> _Problem requirements_: Please copy the items word for word, beginning at their first line and stopping after the line that contains "Powermaster Şarjlı Ledli Uzun".

Data items
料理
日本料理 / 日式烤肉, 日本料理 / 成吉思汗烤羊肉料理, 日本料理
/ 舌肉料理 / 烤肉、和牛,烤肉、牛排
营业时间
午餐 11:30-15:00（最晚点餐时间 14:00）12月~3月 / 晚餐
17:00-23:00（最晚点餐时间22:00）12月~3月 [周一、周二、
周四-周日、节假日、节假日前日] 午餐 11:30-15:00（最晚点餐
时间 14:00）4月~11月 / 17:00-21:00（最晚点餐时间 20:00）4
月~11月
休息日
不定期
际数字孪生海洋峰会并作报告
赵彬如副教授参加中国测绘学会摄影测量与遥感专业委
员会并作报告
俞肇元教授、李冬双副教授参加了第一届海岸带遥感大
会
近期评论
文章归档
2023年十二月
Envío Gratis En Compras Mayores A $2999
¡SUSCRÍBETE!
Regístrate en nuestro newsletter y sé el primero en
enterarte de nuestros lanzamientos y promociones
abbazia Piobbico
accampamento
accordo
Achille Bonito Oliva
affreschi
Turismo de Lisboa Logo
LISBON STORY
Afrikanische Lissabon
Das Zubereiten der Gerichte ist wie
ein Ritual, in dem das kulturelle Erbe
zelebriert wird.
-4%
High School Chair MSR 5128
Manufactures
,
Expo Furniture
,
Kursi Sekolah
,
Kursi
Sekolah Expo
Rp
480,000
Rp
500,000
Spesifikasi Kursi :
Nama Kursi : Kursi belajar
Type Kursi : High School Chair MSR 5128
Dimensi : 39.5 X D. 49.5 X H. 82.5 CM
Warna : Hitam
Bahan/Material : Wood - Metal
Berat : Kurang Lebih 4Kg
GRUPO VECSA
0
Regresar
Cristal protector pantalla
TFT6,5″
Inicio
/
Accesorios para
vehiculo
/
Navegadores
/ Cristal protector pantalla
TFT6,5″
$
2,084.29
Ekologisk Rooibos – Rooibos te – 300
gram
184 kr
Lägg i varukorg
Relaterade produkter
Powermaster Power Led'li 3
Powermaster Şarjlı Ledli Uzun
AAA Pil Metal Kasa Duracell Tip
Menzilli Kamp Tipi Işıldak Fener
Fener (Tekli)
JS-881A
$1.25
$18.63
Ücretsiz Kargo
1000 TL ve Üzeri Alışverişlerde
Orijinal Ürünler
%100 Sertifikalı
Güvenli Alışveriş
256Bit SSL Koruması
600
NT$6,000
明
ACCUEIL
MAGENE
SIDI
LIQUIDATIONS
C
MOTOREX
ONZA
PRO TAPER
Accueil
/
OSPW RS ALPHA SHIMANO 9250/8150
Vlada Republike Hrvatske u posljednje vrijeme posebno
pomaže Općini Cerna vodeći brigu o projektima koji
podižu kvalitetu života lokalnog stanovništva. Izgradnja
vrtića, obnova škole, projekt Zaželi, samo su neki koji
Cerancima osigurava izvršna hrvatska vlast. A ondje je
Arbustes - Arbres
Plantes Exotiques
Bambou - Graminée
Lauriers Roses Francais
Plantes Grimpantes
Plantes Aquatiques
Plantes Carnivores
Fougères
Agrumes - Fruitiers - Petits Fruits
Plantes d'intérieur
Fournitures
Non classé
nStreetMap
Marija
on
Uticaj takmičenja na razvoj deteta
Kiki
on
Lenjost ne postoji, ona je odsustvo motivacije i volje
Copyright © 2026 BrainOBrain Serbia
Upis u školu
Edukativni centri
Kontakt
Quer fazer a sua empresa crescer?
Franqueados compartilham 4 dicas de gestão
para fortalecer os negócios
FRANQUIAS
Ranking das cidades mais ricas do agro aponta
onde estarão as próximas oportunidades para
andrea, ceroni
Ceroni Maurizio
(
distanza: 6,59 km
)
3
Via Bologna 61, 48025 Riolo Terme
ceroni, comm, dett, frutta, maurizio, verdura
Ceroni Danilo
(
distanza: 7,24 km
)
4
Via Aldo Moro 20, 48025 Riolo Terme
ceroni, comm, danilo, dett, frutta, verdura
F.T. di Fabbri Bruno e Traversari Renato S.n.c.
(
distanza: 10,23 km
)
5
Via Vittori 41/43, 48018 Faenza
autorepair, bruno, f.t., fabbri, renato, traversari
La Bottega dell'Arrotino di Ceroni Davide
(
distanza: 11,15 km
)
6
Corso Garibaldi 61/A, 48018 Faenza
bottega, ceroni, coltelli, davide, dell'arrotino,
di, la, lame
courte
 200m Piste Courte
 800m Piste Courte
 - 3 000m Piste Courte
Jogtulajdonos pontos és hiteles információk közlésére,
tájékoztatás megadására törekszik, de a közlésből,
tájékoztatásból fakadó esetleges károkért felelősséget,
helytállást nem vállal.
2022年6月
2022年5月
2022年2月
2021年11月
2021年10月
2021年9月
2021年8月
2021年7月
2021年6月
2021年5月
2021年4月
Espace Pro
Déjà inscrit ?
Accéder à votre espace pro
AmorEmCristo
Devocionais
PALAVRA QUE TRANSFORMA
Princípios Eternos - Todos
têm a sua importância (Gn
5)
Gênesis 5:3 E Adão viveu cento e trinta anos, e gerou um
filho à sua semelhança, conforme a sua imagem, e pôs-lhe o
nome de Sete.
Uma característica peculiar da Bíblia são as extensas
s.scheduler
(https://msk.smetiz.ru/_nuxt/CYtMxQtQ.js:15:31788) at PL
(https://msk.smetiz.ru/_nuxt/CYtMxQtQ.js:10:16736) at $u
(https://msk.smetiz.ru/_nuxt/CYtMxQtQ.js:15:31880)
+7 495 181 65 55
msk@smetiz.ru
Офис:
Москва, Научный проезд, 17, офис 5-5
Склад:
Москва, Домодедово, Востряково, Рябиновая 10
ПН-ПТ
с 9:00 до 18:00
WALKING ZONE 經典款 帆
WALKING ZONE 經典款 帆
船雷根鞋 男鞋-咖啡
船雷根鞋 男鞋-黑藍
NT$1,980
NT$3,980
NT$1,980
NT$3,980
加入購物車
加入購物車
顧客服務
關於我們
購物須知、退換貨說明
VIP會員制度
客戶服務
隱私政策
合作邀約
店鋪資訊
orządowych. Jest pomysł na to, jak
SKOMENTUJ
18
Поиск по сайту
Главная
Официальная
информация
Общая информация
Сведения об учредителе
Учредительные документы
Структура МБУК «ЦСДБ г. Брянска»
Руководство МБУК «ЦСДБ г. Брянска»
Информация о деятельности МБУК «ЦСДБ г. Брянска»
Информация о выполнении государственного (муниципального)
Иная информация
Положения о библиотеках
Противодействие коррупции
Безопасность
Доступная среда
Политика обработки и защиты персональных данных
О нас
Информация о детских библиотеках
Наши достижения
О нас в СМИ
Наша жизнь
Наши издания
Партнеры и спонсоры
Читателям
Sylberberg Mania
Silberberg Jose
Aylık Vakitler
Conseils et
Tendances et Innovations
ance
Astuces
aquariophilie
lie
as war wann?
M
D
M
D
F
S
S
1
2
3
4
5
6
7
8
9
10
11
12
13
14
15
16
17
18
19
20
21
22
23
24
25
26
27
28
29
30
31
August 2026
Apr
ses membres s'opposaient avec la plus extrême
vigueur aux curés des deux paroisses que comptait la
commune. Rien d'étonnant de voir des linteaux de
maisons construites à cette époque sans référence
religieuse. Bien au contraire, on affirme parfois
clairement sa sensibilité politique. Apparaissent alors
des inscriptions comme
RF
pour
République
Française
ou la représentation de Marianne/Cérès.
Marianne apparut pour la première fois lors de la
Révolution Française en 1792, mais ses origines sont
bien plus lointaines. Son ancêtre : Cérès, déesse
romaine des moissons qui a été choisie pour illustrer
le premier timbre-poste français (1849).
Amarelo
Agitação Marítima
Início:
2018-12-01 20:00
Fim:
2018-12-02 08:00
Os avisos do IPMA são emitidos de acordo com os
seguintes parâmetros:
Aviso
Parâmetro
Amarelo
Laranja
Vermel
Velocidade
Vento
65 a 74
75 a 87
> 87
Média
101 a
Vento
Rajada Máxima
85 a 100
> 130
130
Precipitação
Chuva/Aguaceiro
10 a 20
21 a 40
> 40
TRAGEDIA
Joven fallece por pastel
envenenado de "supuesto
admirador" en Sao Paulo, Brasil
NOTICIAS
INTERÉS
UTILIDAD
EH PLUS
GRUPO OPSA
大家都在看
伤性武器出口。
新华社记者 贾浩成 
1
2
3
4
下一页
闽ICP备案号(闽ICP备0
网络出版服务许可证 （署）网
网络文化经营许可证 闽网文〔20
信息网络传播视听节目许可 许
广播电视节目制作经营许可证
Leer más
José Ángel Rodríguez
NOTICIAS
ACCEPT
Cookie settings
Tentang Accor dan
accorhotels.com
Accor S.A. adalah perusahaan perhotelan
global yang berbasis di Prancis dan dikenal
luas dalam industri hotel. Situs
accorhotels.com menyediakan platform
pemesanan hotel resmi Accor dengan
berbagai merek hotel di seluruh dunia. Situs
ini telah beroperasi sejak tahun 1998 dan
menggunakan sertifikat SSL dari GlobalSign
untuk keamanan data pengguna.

> _Answer to the exercise_:
料理
日本料理 / 日式烤肉, 日本料理 / 成吉思汗烤羊肉料理, 日本料理
/ 舌肉料理 / 烤肉、和牛,烤肉、牛排
营业时间
午餐 11:30-15:00（最晚点餐时间 14:00）12月~3月 / 晚餐
17:00-23:00（最晚点餐时间22:00）12月~3月 [周一、周二、
周四-周日、节假日、节假日前日] 午餐 11:30-15:00（最晚点餐
时间 14:00）4月~11月 / 17:00-21:00（最晚点餐时间 20:00）4
月~11月
休息日
不定期
际数字孪生海洋峰会并作报告
赵彬如副教授参加中国测绘学会摄影测量与遥感专业委
员会并作报告
俞肇元教授、李冬双副教授参加了第一届海岸带遥感大
会
近期评论
文章归档
2023年十二月
Envío Gratis En Compras Mayores A $2999
¡SUSCRÍBETE!
Regístrate en nuestro newsletter y sé el primero en
enterarte de nuestros lanzamientos y promociones
abbazia Piobbico
accampamento
accordo
Achille Bonito Oliva
affreschi
Turismo de Lisboa Logo
LISBON STORY
Afrikanische Lissabon
Das Zubereiten der Gerichte ist wie
ein Ritual, in dem das kulturelle Erbe
zelebriert wird.
-4%
High School Chair MSR 5128
Manufactures
,
Expo Furniture
,
Kursi Sekolah
,
Kursi
Sekolah Expo
Rp
480,000
Rp
500,000
Spesifikasi Kursi :
Nama Kursi : Kursi belajar
Type Kursi : High School Chair MSR 5128
Dimensi : 39.5 X D. 49.5 X H. 82.5 CM
Warna : Hitam
Bahan/Material : Wood - Metal
Berat : Kurang Lebih 4Kg
GRUPO VECSA
0
Regresar
Cristal protector pantalla
TFT6,5″
Inicio
/
Accesorios para
vehiculo
/
Navegadores
/ Cristal protector pantalla
TFT6,5″
$
2,084.29
Ekologisk Rooibos – Rooibos te – 300
gram
184 kr
Lägg i varukorg
Relaterade produkter
Powermaster Power Led'li 3
Powermaster Şarjlı Ledli Uzun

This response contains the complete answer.